Verification Strategy
Three deterministic systems run on every response in the onFinish callback:
| System | What It Checks | Weight in Composite |
|---|---|---|
| Output Validation | Min/max length, numeric data present when tools called, disclaimer on forward-looking language, write claims backed by write tool calls | 0.3 |
| Hallucination Detection | Ticker symbols in response exist in tool data, dollar amounts match within 5% or $1, holding claims reference actual tool results | 0.3 |
| Confidence Score | Composite 0-1: tool success rate (0.3), step efficiency (0.1), output validity (0.3), hallucination score (0.3) | — |
Why deterministic: No additional LLM calls = zero latency overhead and zero cost. Cross-references response text against actual tool result data. Catches the most common financial hallucination patterns (phantom tickers, fabricated dollar amounts) with high precision.
Persistence: Results stored on AgentChatLog (verificationScore, verificationResult) and exposed via GET /agent/verification/:requestId.
Eval Results
Framework: evalite — dedicated eval runner with scoring, UI, and CI integration.
| Suite | Cases | Pass Rate | Scorers |
|---|---|---|---|
| Golden Set | 19 | 100% | GoldenCheck (deterministic binary) |
| Scenarios | 67 | 91% | ToolCallAccuracy (F1), HasResponse, ResponseQuality (LLM-judged) |
| Total | 86 |
Category breakdown: single-tool (10), multi-tool (10), ambiguous (6), account management (8), activity management (10), watchlist (4), tag (4), multi-step write (4), adversarial write (4), edge cases (7), golden routing (7), golden structural (4), golden behavioral (2), golden guardrails (4).
CI gate: GitHub Actions runs golden set on every push to main. Threshold: 100%. Hits deployed Render instance.

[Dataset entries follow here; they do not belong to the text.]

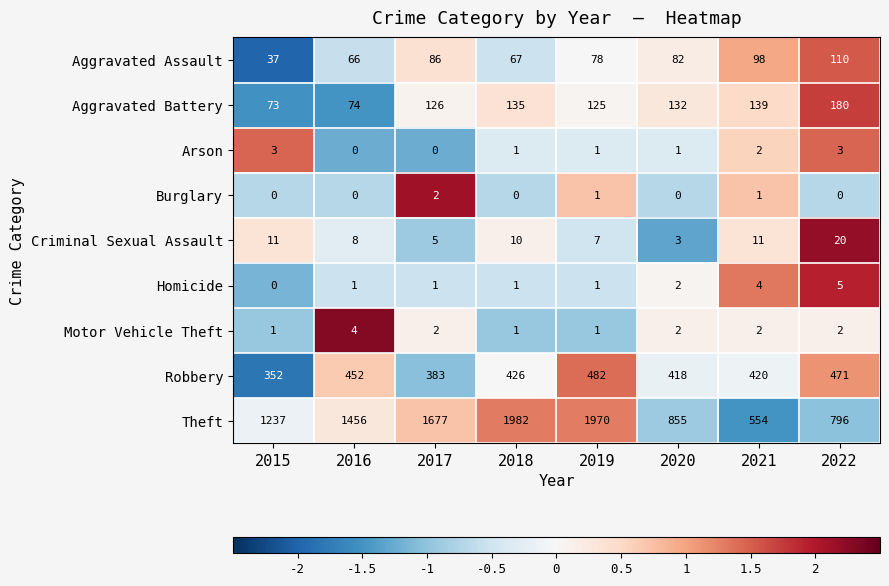

What value does the Robbery series have at 2018, to the nearest 10?

430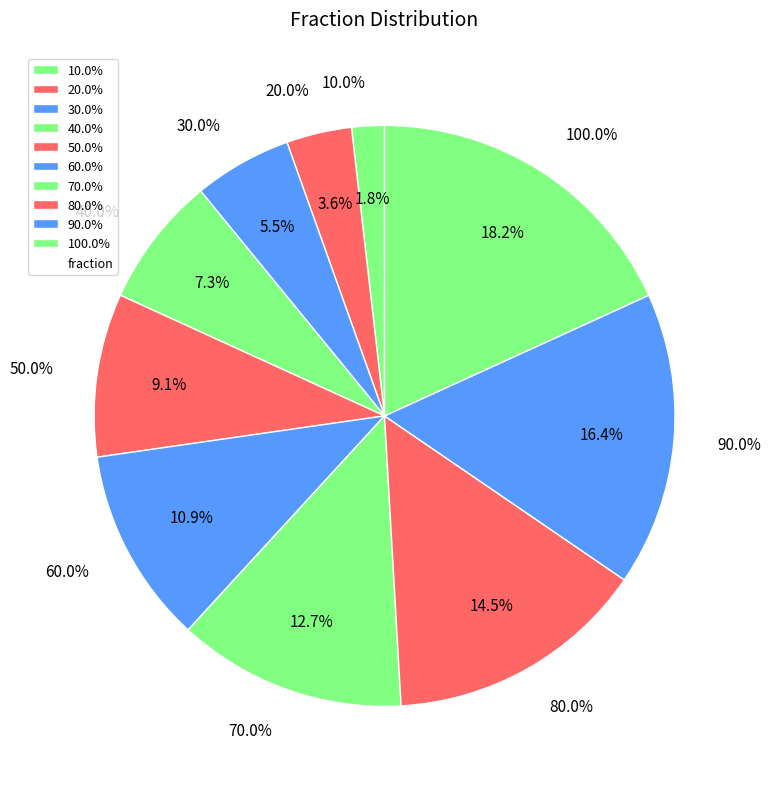

What percentage is NOT represented by 10.0%?

98.2%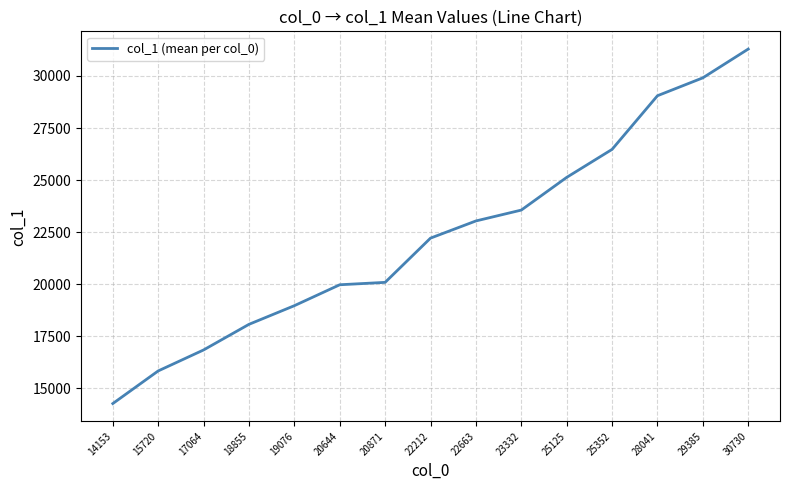

What is the maximum value shown in the chart?

31292.0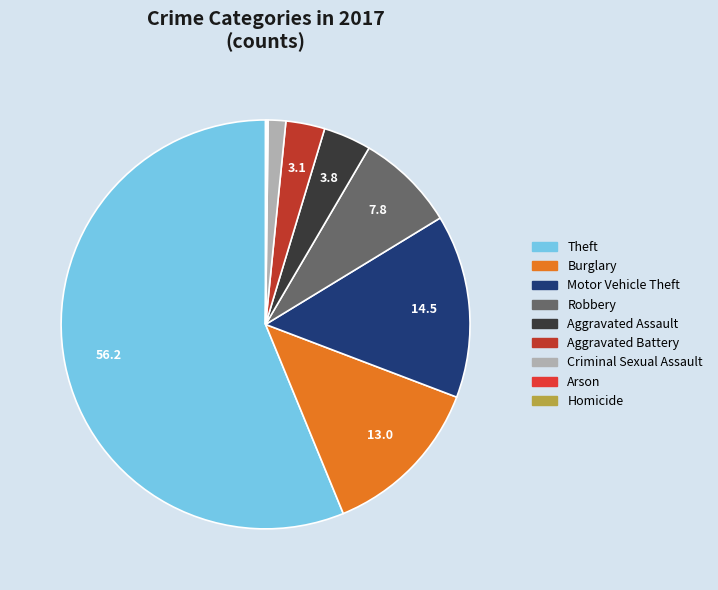

To the nearest percent, what is the average slice percentage?

11%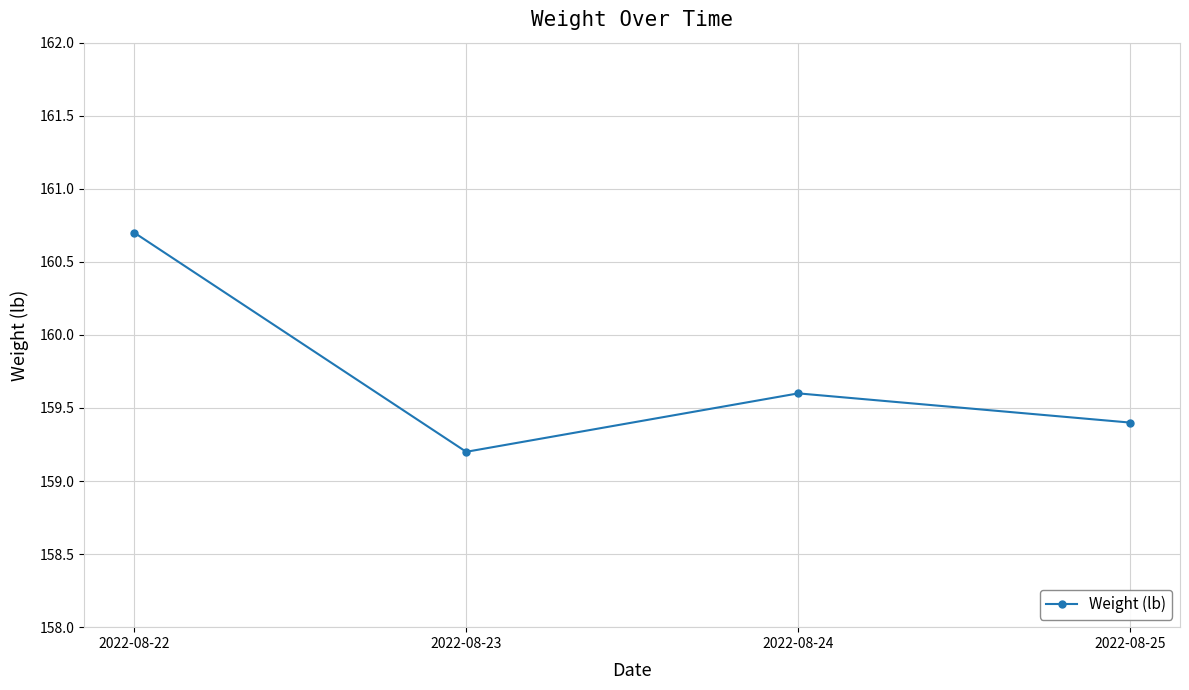

Which category has the lowest value across all series?

2022-08-23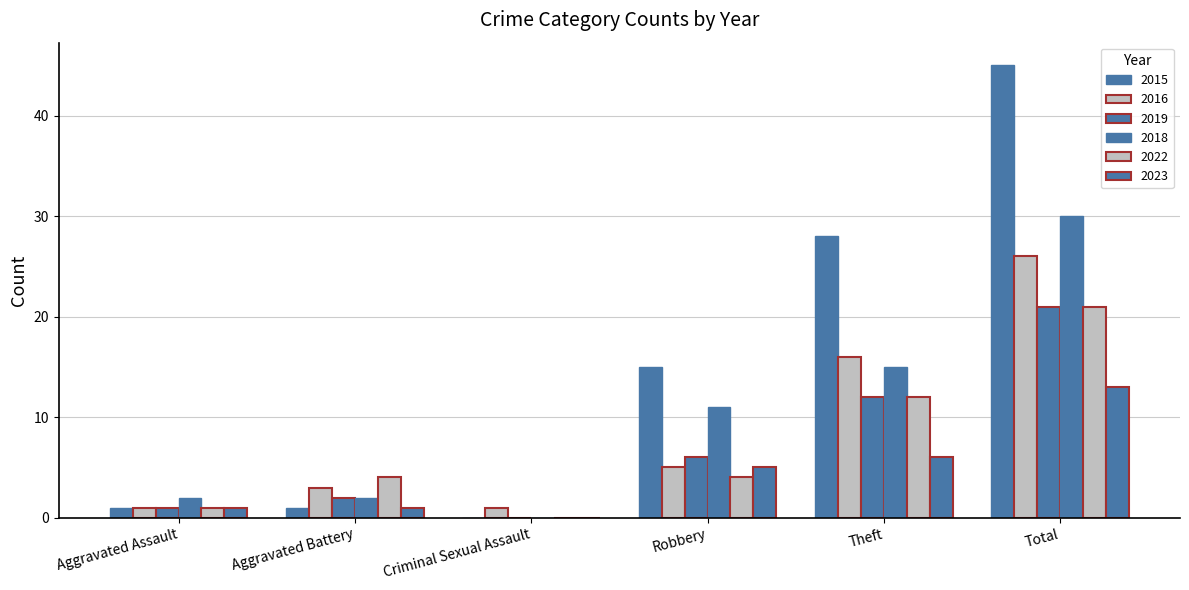

How many distinct data groups are displayed?

6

Remaining 9% scenario gap: Agent calls extra tools on ambiguous queries (thorough, not wrong). Write-operation approval is now handled by native needsApproval gates (bypassed in evals via SKIP_APPROVAL=true).
Observability Setup
| Capability | Implementation |
|---|---|
| Trace logging | Structured JSON: chat_start, step_finish (tool names, token usage), verification, chat_complete |
| Latency tracking | Total latencyMs per request, persisted to Postgres |
| Token usage | prompt/completion/total per request, averaged in metrics summary |
| Cost tracking | Model-specific pricing (Sonnet $3/$15, Haiku $1/$5, Opus $15/$75 per MTok), cost.totalUsd and cost.avgPerChatUsd in metrics |
| Error tracking | Errors recorded with sanitized messages (DB URLs, API keys redacted) |
| User feedback | Thumbs up/down per message, unique per (requestId, userId), satisfaction rate in metrics |
| Metrics endpoint | GET /agent/metrics?since=1h — summary, feedback, recent chats |
Key insight: Avg $0.015/chat with Sonnet 4.6, ~5.9s latency, ~1.9 steps per query. Portfolio analysis and market data are the most-used tools.
Open Source Contribution
Eval dataset: 86-case structured JSON dataset (evals/dataset.json) covering tool routing, multi-tool chaining, write operations, adversarial inputs, and edge cases for a financial AI agent. Each case includes input query, expected tools, expected behavioral assertions, and category labels. Published in the repository for reuse by other Ghostfolio agent implementations.